### GOAL OF THE EXERCISE
Pick out each line of the records in which the word "right" appears.

┌─ MATERIAL SHOWN

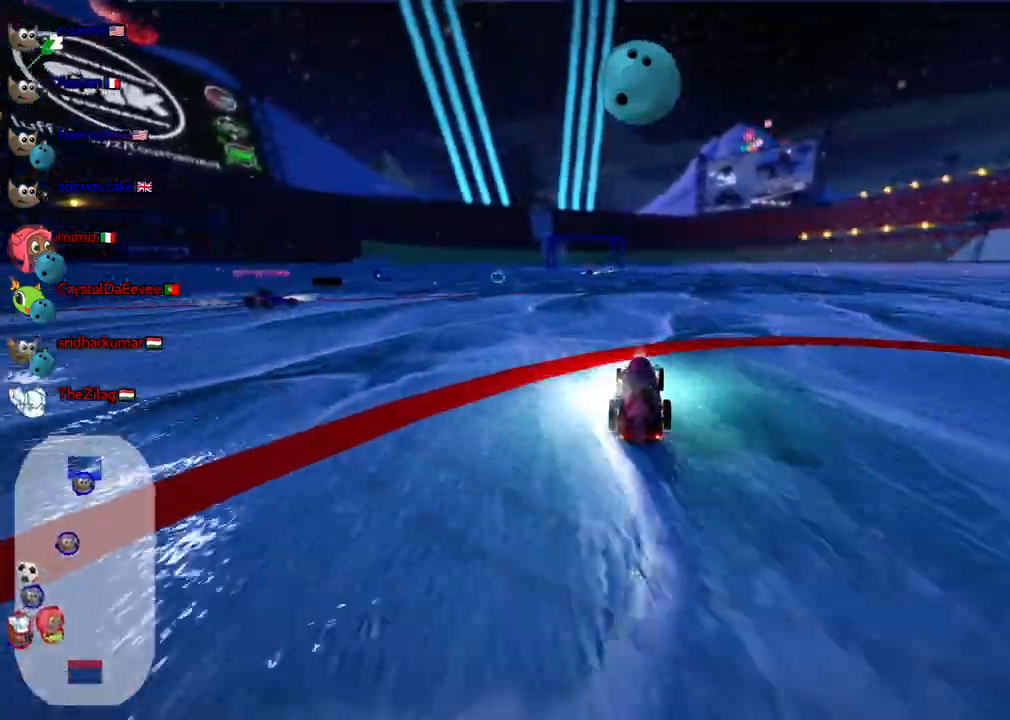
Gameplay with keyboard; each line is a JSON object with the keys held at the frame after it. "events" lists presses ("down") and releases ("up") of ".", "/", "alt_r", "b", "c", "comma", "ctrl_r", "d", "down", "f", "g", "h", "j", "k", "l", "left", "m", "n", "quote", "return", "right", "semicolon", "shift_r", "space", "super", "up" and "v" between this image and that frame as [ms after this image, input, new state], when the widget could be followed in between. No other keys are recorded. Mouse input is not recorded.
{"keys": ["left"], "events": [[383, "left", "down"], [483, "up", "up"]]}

└─
┌─ MATERIAL SHOWN

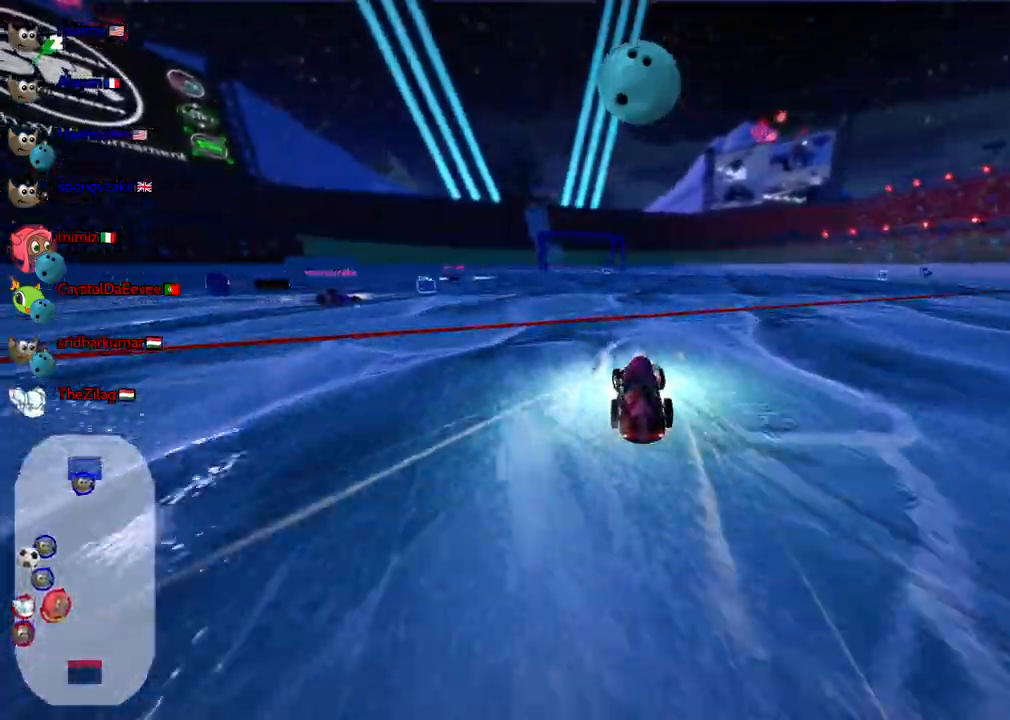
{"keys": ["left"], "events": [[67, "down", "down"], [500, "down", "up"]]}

└─
┌─ MATERIAL SHOWN

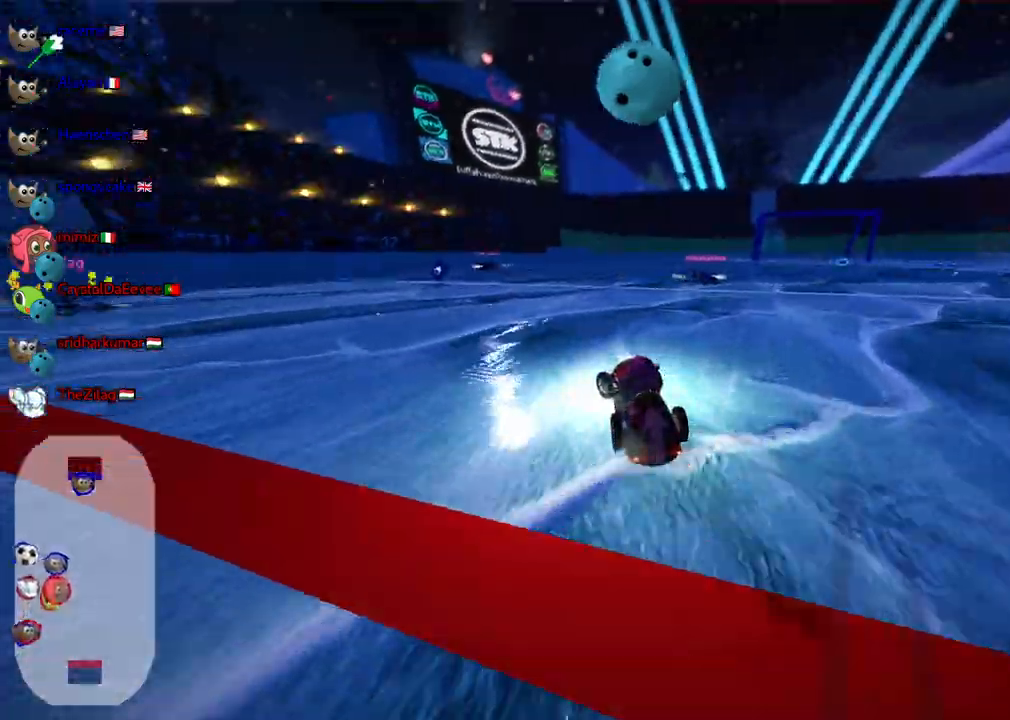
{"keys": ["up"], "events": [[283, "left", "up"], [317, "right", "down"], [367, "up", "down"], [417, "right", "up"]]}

└─

### EXERCISE RESPONSE
Gameplay with keyboard; each line is a JSON object with the keys held at the frame after it. "events" lists presses ("down") and releases ("up") of ".", "/", "alt_r", "b", "c", "comma", "ctrl_r", "d", "down", "f", "g", "h", "j", "k", "l", "left", "m", "n", "quote", "return", "right", "semicolon", "shift_r", "space", "super", "up" and "v" between this image and that frame as [ms after this image, input, new state], when the widget could be followed in between. No other keys are recorded. Mouse input is not recorded.
{"keys": ["up"], "events": [[283, "left", "up"], [317, "right", "down"], [367, "up", "down"], [417, "right", "up"]]}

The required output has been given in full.